Ohio State Senator Kirk Schuring introduced the bill that would greatly expand sports betting in the state, with 40 licenses being available for an initial $1 million fee and $500,000 fees in the second and third years of operation.

Half of the available licences will be available for casinos and other establishments that can already legally take a bet in Ohio. The other half would be aimed at the sportsbooks that would need to build physical locations in Ohio once sports gambling laws are passed to take advantage of the new online sports gambling laws. 

Two executives from the publicly traded Esports Entertainment Group testified before the Ohio Senate in relation to this bill. During their testimony, EEG’s chief financial officer Dan Marks and vice president of strategy Jeff Cohen mentioned the company’s recent partnership with the Cleveland Cavaliers announced last month. The duo also talked about the company’s plans to build several Helix Centers in the state to promote esports and bring their Vie esports betting platform to the state.

What this means for the United States

After Cohen and Marks testified in Columbus, EEG’s CEO Grant Johnson sent out a statement, which said in part, “We believe Ohio can form a model for innovation and investment in esports that other states will follow.” Indeed that is the hope for EEG, whose main focus is on growing the esports community and the world of professional video gaming. It is putting a lot of money into Ohio as the test case for the rest of the United States when it comes to adding esports options in the country.

Ohio’s bill is also the first to allow licence holders to have uncapped online sportsbook partnerships. That means that those holding licences in Ohio can partner with as many online sportsbooks as they desire, which would open up the market for online sports betting in the state and create more competition. This would allow more retail shopping of odds from a wider variety of betting entities.

The one potential issue for the esports industry is the bill would prohibit wagering on events featuring participants under the age of 18. The gaming industry is on the younger end, though none of the major teams in esports employ minors. It shouldn’t have a large effect on the betting scene but it is something to keep an eye on as the bill progresses through the Ohio legislature.

What’s coming next?

This bill still has a long way to go until it is implemented in Ohio. EEG’s testimony came in front of the Ohio Senate’s Select Committee on Gaming, so the bill not only has to get out of the subcommittee but then must also pass the full Senate and full state house before being signed by Governor Mike DeWine.

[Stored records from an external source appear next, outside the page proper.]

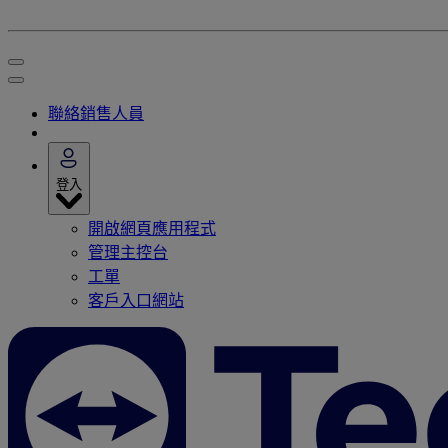
聯絡銷售人員
登入
開啟網頁應用程式
管理主控台
工單
客戶入口網站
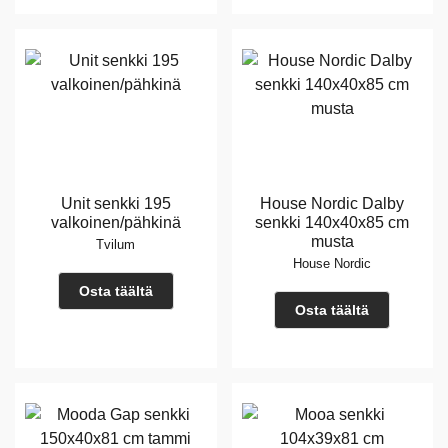
Unit senkki 195
House Nordic Dalby
valkoinen/pähkinä
senkki 140x40x85 cm
musta
Tvilum
House Nordic
Osta täältä
Osta täältä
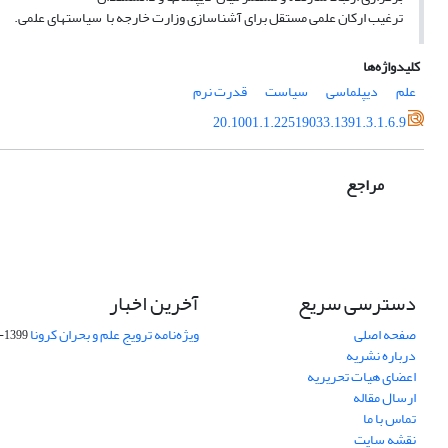
ترغیب ارکان علمی مستقل برای آشناسازی وزارت خارجه با سیاستهای علمی.
کلیدواژه‌ها
علم
دیپلماسی
سیاست
قدرت نرم
20.1001.1.22519033.1391.3.1.6.9
مراجع
دسترسی سریع
آخرین اخبار
صفحه اصلی
ویژه‌نامه ترویج علم و بحران کرونا
1399-04-01
درباره نشریه
اعضای هیات تحریریه
ارسال مقاله
تماس با ما
نقشه سایت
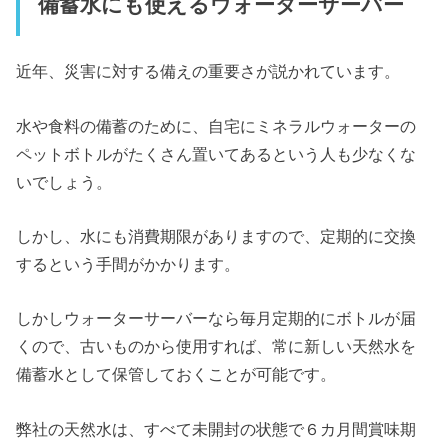
備蓄水にも使えるウォーターサーバー
近年、災害に対する備えの重要さが説かれています。
水や食料の備蓄のために、自宅にミネラルウォーターの
ペットボトルがたくさん置いてあるという人も少なくな
いでしょう。
しかし、水にも消費期限がありますので、定期的に交換
するという手間がかかります。
しかしウォーターサーバーなら毎月定期的にボトルが届
くので、古いものから使用すれば、常に新しい天然水を
備蓄水として保管しておくことが可能です。
弊社の天然水は、すべて未開封の状態で６カ月間賞味期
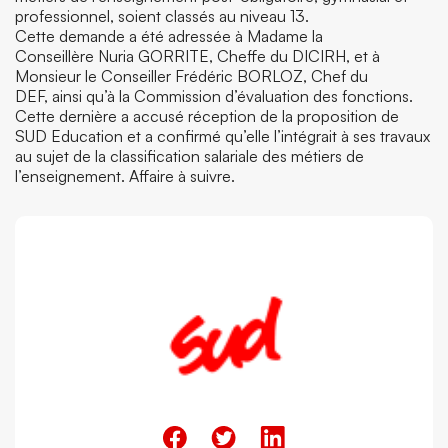
professionnel, soient classés au niveau 13.
Cette demande a été adressée à Madame la
Conseillère Nuria GORRITE, Cheffe du DICIRH, et à
Monsieur le Conseiller Frédéric BORLOZ, Chef du
DEF, ainsi qu’à la Commission d’évaluation des fonctions.
Cette dernière a accusé réception de la proposition de
SUD Education et a confirmé qu’elle l’intégrait à ses travaux
au sujet de la classification salariale des métiers de
l’enseignement. Affaire à suivre.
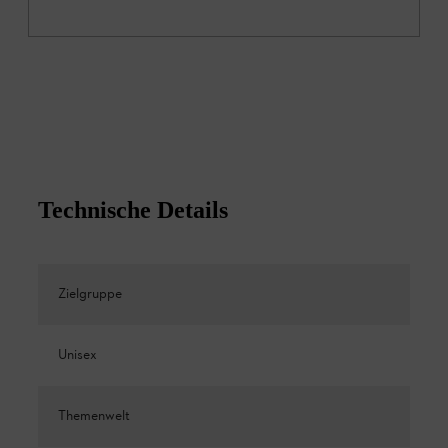
Technische Details
Zielgruppe
Unisex
Themenwelt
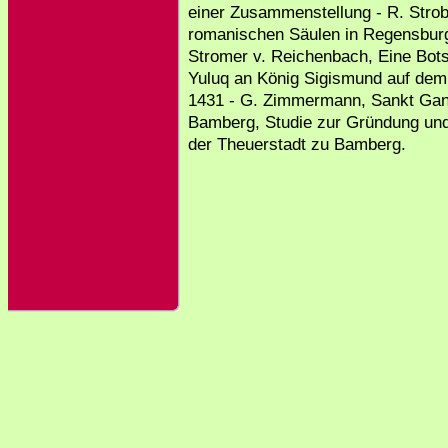
einer Zusammenstellung - R. Strob
romanischen Säulen in Regensbur
Stromer v. Reichenbach, Eine Bot
Yuluq an König Sigismund auf dem
1431 - G. Zimmermann, Sankt Gan
Bamberg, Studie zur Gründung und 
der Theuerstadt zu Bamberg.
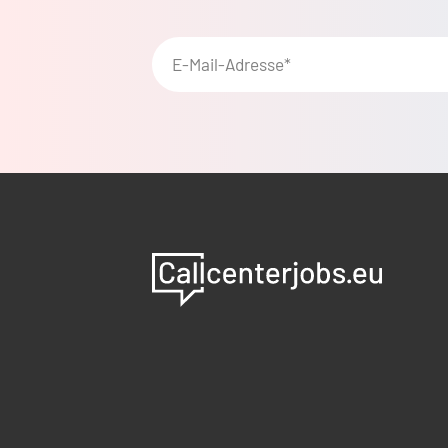
E-Mail-Adresse*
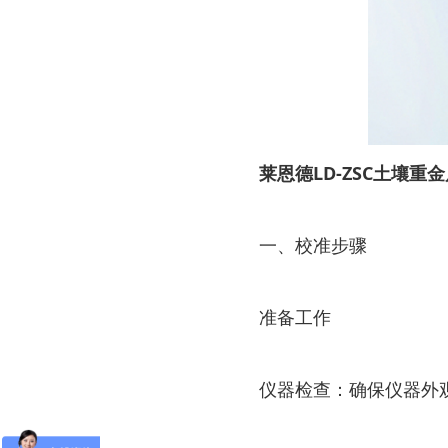
莱恩德LD-ZSC土壤重
一、校准步骤
准备工作
仪器检查：确保仪器外观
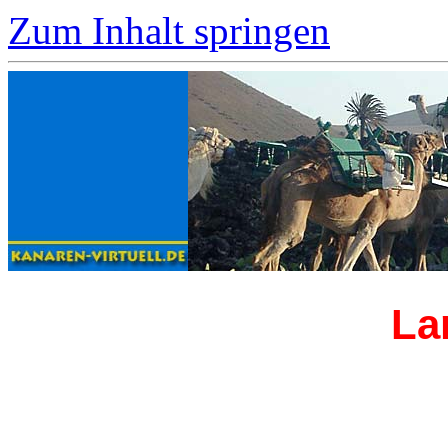
Zum Inhalt springen
La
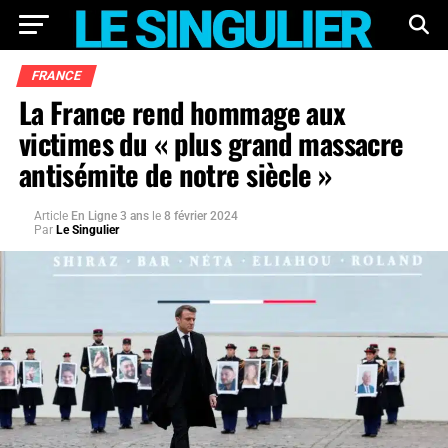
FRANCE
La France rend hommage aux
victimes du « plus grand massacre
antisémite de notre siècle »
Article
En Ligne 3 ans
le
8 février 2024
Par
Le Singulier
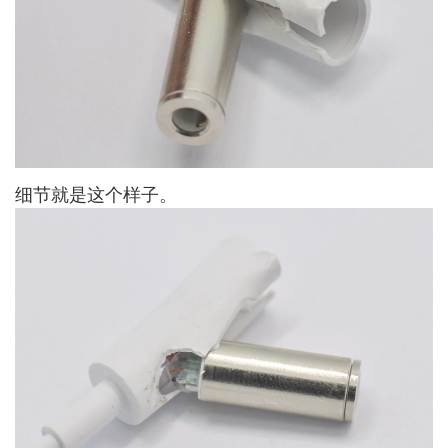
细节就是这个样子。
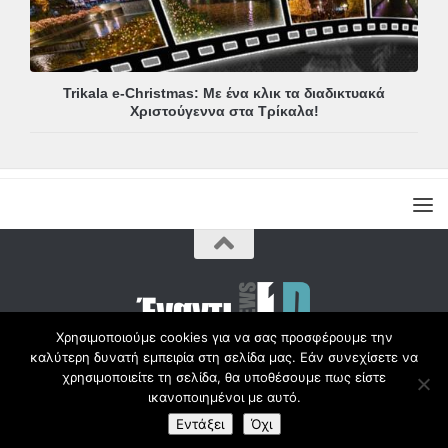
Trikala e-Christmas: Με ένα κλικ τα διαδικτυακά
Χριστούγεννα στα Τρίκαλα!
Χρησιμοποιούμε cookies για να σας προσφέρουμε την
καλύτερη δυνατή εμπειρία στη σελίδα μας. Εάν συνεχίσετε να
Copyright © Radio1d.gr 2012-2017 |
χρησιμοποιείτε τη σελίδα, θα υποθέσουμε πως είστε
ικανοποιημένοι με αυτό.
Εντάξει
Όχι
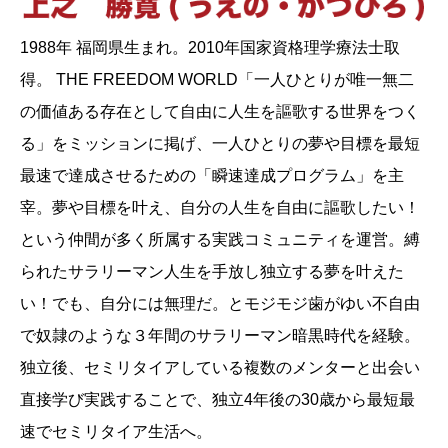
1988年 福岡県生まれ。2010年国家資格理学療法士取
得。 THE FREEDOM WORLD「一人ひとりが唯一無二
の価値ある存在として自由に人生を謳歌する世界をつく
る」をミッションに掲げ、一人ひとりの夢や目標を最短
最速で達成させるための「瞬速達成プログラム」を主
宰。夢や目標を叶え、自分の人生を自由に謳歌したい！
という仲間が多く所属する実践コミュニティを運営。縛
られたサラリーマン人生を手放し独立する夢を叶えた
い！でも、自分には無理だ。とモジモジ歯がゆい不自由
で奴隷のような３年間のサラリーマン暗黒時代を経験。
独立後、セミリタイアしている複数のメンターと出会い
直接学び実践することで、独立4年後の30歳から最短最
速でセミリタイア生活へ。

Once signed, it will likely not take effect until 2022 at the earliest as sportsbooks begin trying to purchase licenses and Ohio builds the infrastructure required to handle the increase in gambling activities. 

The battle of regulation for the sports betting industry in Ohio will be one of the major sticking points after it derailed the same bill last year. As the bill currently stands, the Casino Control Commission would oversee the sportsbooks and not the lottery, but the bill would allow the lottery to create $20 betting pools with winnings divided from losing wagers similar to the existing games from the Ohio Lottery. The uncapped partnerships are another hot-button topic that will surely be debated many times before the bill is passed.

Many eyes throughout the country will be on Ohio as these debates continue because the state’s eventual bill will likely be a template for future legislation. There are many unique ideas that Ohio is presenting, thanks in some small part of EEG’s commitment to the area, and any success Ohio has will be copied by the other states as sports gambling grows in the United States.